Friday, 19 March 2010

UNIVERSITY CUTS

The news of cuts to university funding has predictably caused concern among students and staff at those universities with student sit ins etc.
I can understand their anger but have to ask whether many of these courses are worth funding in the current climate.
The cuts amount it is said to 1.6% of total funding.
Many firms can make these cuts by greater efficiency, but then they have to produce a product that consumers want to buy.

Many of the courses on offer are well known to be "Mickey Mouse" courses which achieve little in the job prospects of students and load them with huge debts.
These students have been betrayed into thinking that there is a vast market for Media studies, drama, psychology, ancient history etc and are disillusioned when they find no jobs available, meanwhile companies complain that they can not recruit enough scientists and engineers.

Nursing is now a degree course and while some nursing graduates are necessary many of these graduates fail in the TLC aspect of the job and are too proud to actually nurse.

I believe students in disciplines which are essential to our national survival should be totally funded by government while the "soft" subjects should be dropped.
This of course will not be done.

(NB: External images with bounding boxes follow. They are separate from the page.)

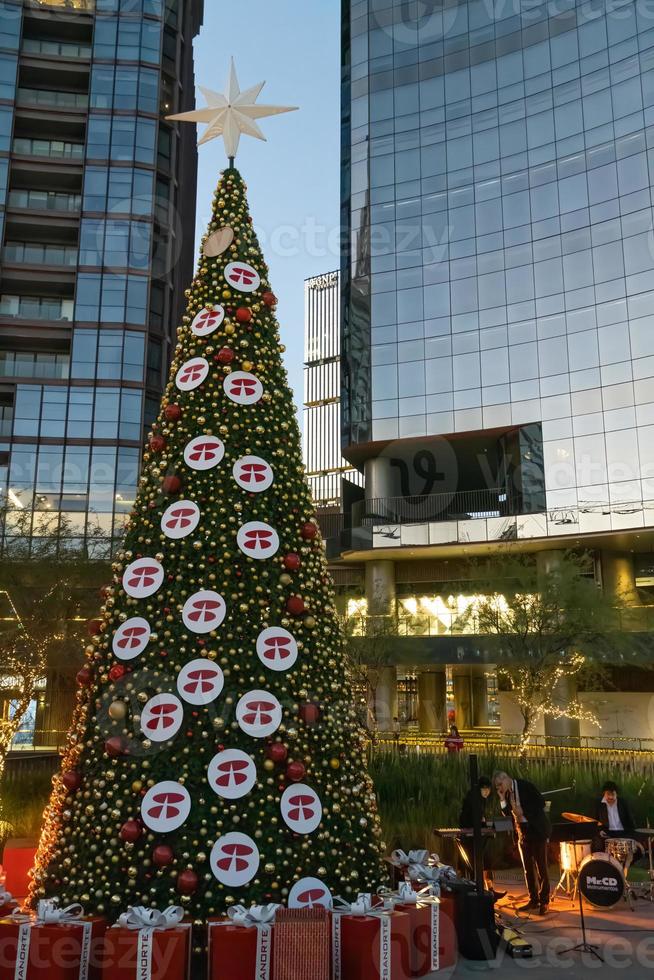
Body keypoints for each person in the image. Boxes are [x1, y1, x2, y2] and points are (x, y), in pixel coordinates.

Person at [494, 770, 551, 915]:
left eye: (500, 784)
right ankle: (534, 899)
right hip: (522, 831)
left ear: (506, 778)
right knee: (527, 868)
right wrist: (502, 799)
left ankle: (544, 901)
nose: (499, 788)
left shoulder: (525, 786)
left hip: (536, 830)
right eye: (497, 787)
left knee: (541, 867)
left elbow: (541, 803)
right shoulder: (506, 793)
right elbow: (506, 813)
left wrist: (523, 811)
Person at [458, 776, 507, 900]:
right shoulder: (474, 799)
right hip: (470, 835)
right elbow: (471, 818)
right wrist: (484, 824)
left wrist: (485, 824)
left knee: (485, 860)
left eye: (488, 789)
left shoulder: (480, 799)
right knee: (477, 861)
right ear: (479, 789)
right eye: (484, 789)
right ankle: (479, 888)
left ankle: (489, 889)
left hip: (476, 834)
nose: (487, 792)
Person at [594, 781, 644, 859]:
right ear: (604, 794)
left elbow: (630, 821)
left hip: (623, 832)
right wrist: (600, 831)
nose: (611, 797)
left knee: (638, 849)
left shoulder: (623, 803)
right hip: (607, 833)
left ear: (616, 794)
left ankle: (625, 866)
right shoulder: (598, 804)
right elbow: (594, 821)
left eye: (613, 794)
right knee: (598, 844)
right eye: (608, 794)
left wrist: (634, 836)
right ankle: (603, 864)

Many top politicians did Politics, Philosophy and Economics"(PPE), a completely useless course. Politics is a matter of opinion and has no scientific basis. I've not yet found out what Philosophy REALLY is or what use it is in the real world and the economists are responsible for the country's woes.

Spending will have to be cut but it is essential that vital scientific courses should be funded to a greater extent.
With intelligent allocation of resources we could save money and improve education standards in "hard" subjects while ceasing to delude thousands of indebted students that a well paid job awaits them on graduation instead of flipping burgers which is all their "qualifications" will get them.

Oh, and stop foreign students taking so many places thus allowing more British students a chance.
But then universities are regarded not so much as educational establishments as private profit seeking enterprises which is the anithesis of what their real purpose should be.

2 comments:

Dr Chris Hill said...

Hi Charles,
I normally find something (albeit often a very trivial point) to disagree with in your postings, but this time all I can say is I agree 100%.

From
Chris Hill
(Lancaster)

ENGLISHMAN said...

Philosophy is the means to ignore the pain when your "democratic" administration kicks you in the balls and demands that you pay for the priviledge.